Data extracted from a collection
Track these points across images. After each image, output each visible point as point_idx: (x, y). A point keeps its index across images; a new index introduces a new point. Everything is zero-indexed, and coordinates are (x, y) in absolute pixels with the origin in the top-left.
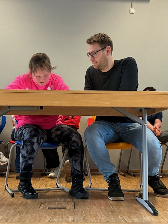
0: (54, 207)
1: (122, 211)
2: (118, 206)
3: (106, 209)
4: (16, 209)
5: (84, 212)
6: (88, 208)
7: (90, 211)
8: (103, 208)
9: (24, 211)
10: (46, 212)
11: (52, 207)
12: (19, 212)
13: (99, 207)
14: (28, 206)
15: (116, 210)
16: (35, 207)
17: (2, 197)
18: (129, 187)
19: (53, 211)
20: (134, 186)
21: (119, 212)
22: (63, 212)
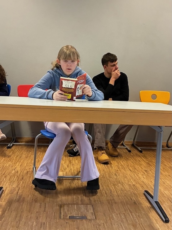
0: (75, 216)
1: (143, 224)
2: (137, 214)
3: (127, 221)
4: (37, 218)
5: (106, 227)
6: (109, 218)
7: (111, 224)
8: (123, 217)
9: (47, 223)
10: (68, 225)
11: (72, 215)
12: (41, 224)
13: (119, 215)
14: (48, 213)
15: (137, 223)
16: (56, 214)
17: (18, 194)
18: (140, 174)
19: (75, 223)
20: (145, 172)
21: (141, 227)
22: (86, 226)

#### [WORK TO BE COMPLETED]
Up to and including the line with "21: (119, 212)", copy the data above from its first line. Skip pictures.

#### [RESPONSE AREA]
Track these points across images. After each image, output each visible point as point_idx: (x, y). A point keeps its index across images; a new index introduces a new point. Everything is zero-indexed, and coordinates are (x, y) in absolute pixels with the origin in the top-left.
0: (54, 207)
1: (122, 211)
2: (118, 206)
3: (106, 209)
4: (16, 209)
5: (84, 212)
6: (88, 208)
7: (90, 211)
8: (103, 208)
9: (24, 211)
10: (46, 212)
11: (52, 207)
12: (19, 212)
13: (99, 207)
14: (28, 206)
15: (116, 210)
16: (35, 207)
17: (2, 197)
18: (129, 187)
19: (53, 211)
20: (134, 186)
21: (119, 212)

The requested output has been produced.